§ LISTA DE ACTIVIDADES:
1. Transcriba del texto sobre Hiroshima el fragmento que va desde "A esto se suma" hasta "de los EE. UU.".
2. Reescriba en forma de lista el párrafo del texto sobre Hiroshima que empieza con "Así, en Rusia el régimen de Putin" y conserve sus datos principales.
3. Continúe el texto sobre Hiroshima a partir de su última oración.

§ TEXTO PARA LEER:
══════════

El pasado 6 de agosto se conmemoran 75 años del uso de la bomba nuclear en Hiroshima y Nagasaki. Ese acto dio fin a la segunda guerra mundial, pero inicio la guerra fría entre los EE. UU. y la extinta Unión Soviética. Ese conflicto implico una carrera armamentista en ves de destinar recursos a la lucha contra la pobreza a nivel mundial.
La pandemia minimizó la atención en el evento que ocurrió en Japón. Además, no son las lecciones de Hiroshima las que han centrado la discusión, sino el mundo esta abocado a nuevas “guerras frías”. Muchas de ellas, basadas en líderes mundiales que parecen desconocer la historia, pero además defienden valores que suscitaron ese trágico evento.
Así, en Rusia el régimen de Putin busca perpetuarse en el poder, y con el uso descontrolado de la tecnología, intercede en elecciones y usa las redes sociales para difundir abiertamente mentiras en defensa de sus intereses económicos y políticos. China, por su parte, es un país que ha logrado un desarrollo económico sin precedentes en los últimos años, basado en valores dictatoriales, sin respeto por derechos laborales básicos, ni por libertades individuales y colectivas.
A esto se suma que el líder chino, Xi Jinping, ha restaurado un capitalismo de estado, retrocediendo en reformas económicas y políticas, y promoviendo mayor control de empresas a través del aparato del partido comunista. Esa mezcla de un mercado que asigna los recursos, pero un estado empresario autoritario, ha resultado en un liderazgo de las empresas estatales y mixtas en el desarrollo de tecnologías de punta a nivel mundial. Precisamente ese miedo por un dominio económico y político de China ha dado base a una guerra comercial, declarada por el presidente de los EE. UU.

══════════

§ REGISTROS PROPORCIONADOS:
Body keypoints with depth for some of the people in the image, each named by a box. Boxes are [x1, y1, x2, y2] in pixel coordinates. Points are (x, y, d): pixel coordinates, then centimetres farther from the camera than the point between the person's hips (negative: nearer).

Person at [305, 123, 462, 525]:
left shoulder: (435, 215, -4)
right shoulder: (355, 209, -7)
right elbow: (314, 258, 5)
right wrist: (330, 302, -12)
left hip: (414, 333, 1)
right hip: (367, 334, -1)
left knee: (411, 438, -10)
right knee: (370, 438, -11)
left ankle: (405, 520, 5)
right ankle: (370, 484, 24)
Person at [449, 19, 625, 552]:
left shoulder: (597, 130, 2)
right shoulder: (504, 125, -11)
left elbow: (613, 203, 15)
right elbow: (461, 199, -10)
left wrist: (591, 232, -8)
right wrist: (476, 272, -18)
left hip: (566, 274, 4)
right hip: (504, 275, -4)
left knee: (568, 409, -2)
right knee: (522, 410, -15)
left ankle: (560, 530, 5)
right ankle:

══════════

§ RESPUESTAS POR TAREA:
1.
A esto se suma que el líder chino, Xi Jinping, ha restaurado un capitalismo de estado, retrocediendo en reformas económicas y políticas, y promoviendo mayor control de empresas a través del aparato del partido comunista. Esa mezcla de un mercado que asigna los recursos, pero un estado empresario autoritario, ha resultado en un liderazgo de las empresas estatales y mixtas en el desarrollo de tecnologías de punta a nivel mundial. Precisamente ese miedo por un dominio económico y político de China ha dado base a una guerra comercial, declarada por el presidente de los EE. UU.

2.
- Rusia: el régimen de Putin busca perpetuarse en el poder. Con un uso descontrolado de la tecnología, interviene en elecciones y usa las redes sociales para difundir abiertamente mentiras en defensa de sus intereses económicos y políticos.
- China: ha logrado un desarrollo económico sin precedentes en los últimos años. Ese desarrollo se basa en valores dictatoriales, sin respeto por derechos laborales básicos ni por libertades individuales y colectivas.

3.
Lo complicado, es que el país construido sobre valores democráticos, de libertad individual, de inclusión y respeto por las diferencias, actúa en desconocimiento de ellos. Ejemplos son muchos, pero dos recientes demuestran la intromisión de Trump en la economía. Se relaciona con la inicial prohibición de la red Tik Tok (más que todo usada por adolescentes para bailes y contactos) de propiedad china, por supuesto uso como base de “espionaje”.
Realmente se trataba de un mecanismo de presión para que este exitoso negocio fuera vendido a Microsoft u Oracle, empresas de los EE. UU. Otro ejemplo, son las limitaciones de la empresa de comunicaciones, Huawei, líder en la tecnología de quinta generación, acusada como fuente de espionaje, para evitar su éxito comercial. El último eslabón contra este gigante chino, fue la prohibición de venderle microchips producidos con tecnología americana.
Hiroshima y la guerra fría nos enseña que la desconfianza, la falta de diálogo, el populismo, y el nacionalismo, militar o económico, son amenazas para la convivencia pacífica. Y los hechos que acompañan a las nuevos conflictos, basados en intereses comerciales en la multipolaridad mundial, no permiten la generación de la unidad requerida alrededor de un aspecto tan obvio como necesario: la única forma de eliminar el riesgo nuclear es abolir todas las armas nucleares. Las nuevas guerras frías no parecen permitir dar ese paso esencial.